Verdía representaba un ejemplo sin par de perseverancia, superación. Madrugaba desde su natal San Pedro de Macorís, y era el primero en llegar, con un librito, un pan con mantequilla y un termo con chocolate a cuesta. Su desayuno, su almuerzo, su merienda y su cena de cada día. Había dejado sus estudios en la Universidad Central del Este para probar suerte en “la selva de cemento”, donde nadie se conoce, ni le interesa.

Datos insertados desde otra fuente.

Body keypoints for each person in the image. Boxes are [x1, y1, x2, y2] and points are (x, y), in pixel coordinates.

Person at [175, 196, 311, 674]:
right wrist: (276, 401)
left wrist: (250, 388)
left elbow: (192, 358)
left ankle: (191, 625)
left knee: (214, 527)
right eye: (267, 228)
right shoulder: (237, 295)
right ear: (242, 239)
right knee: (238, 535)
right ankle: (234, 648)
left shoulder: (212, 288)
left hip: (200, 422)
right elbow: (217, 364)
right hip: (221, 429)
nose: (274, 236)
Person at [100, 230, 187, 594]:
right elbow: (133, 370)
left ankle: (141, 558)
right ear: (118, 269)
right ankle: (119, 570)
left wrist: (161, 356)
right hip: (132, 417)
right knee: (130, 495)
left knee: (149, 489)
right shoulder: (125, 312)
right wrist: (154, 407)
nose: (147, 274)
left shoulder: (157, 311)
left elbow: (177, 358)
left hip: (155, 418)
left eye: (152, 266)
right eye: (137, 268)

Él entraba a cabina de noticias y de inmediato, su ritual: se cruzaba un lápiz de carbón en la boca y comenzaba a tratar de articular las noticias. Luego, hacía ejercicios de respiración casi hasta la hora de comenzar el noticiario. Su vida era la radio. Al terminar la tercera emisión, a las siete de la noche, corría hacia la parada de “guaguas” para viajar hasta su Macorís.
Verdía estaba consciente de la importancia de la lectura para los locutores; sobre todo, los noticiosos. Por eso devoraba con fruición libros de literatura y política.

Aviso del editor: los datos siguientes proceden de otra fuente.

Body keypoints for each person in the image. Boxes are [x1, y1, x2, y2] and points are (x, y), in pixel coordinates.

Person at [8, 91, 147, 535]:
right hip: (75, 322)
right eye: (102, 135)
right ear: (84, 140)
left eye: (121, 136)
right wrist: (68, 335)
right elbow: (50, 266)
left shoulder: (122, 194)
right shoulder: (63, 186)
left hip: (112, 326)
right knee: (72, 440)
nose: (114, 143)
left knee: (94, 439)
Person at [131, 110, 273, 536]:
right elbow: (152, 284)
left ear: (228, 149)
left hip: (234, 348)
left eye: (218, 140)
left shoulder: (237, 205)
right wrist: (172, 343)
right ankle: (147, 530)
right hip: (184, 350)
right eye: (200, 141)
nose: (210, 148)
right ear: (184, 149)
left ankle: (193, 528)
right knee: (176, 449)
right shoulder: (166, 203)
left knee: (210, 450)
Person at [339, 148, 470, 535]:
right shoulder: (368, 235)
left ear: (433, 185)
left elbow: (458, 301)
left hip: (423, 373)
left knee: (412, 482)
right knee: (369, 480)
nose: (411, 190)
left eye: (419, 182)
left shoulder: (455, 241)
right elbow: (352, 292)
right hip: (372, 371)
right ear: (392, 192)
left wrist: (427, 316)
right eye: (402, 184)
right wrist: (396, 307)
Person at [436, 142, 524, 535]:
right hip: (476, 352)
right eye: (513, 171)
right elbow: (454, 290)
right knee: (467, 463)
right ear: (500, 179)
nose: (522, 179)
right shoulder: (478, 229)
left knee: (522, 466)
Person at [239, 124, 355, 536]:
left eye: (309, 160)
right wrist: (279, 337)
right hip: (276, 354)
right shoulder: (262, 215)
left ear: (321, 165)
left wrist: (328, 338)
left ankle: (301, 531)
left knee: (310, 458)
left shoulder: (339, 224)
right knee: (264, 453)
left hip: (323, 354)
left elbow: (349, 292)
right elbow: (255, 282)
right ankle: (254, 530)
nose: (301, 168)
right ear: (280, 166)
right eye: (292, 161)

Recuerdo aquel día en que decidimos ir cada miércoles a la tradicional Librería Amengual (Primero en la Zona Colonial y luego en la avenida 27 de Febrero) para comprar la entrega de una serie de novelas, poesías y cuentos de autores clásicos y contemporáneos de Europa, Estados Unidos, Latinoamérica y el Caribe, importada cada semana desde Bogotá.

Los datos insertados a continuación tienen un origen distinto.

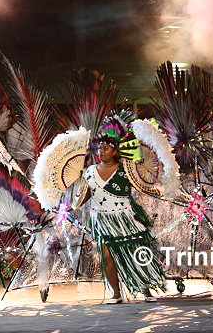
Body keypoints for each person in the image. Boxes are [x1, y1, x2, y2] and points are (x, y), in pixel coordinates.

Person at [82, 114, 167, 304]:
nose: (101, 152)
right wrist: (76, 200)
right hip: (102, 220)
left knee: (137, 253)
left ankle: (146, 291)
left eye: (105, 148)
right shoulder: (89, 172)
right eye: (99, 149)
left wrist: (156, 188)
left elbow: (142, 184)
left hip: (126, 218)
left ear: (115, 151)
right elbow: (85, 196)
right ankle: (116, 294)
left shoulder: (127, 169)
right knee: (107, 257)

Dejábamos de comer y buscábamos prestado para correr a comprar el libro de la semana, que llegaba con tapa de lujo y una separata con la historia del autor y su producción. Y lo leíamos, y lo discutíamos… Nunca hubo espacios para parrandas, ni prostíbulos, ni vitrinas… Raro en aquel tiempo. Y así, hasta que el noticiario cerró para siempre.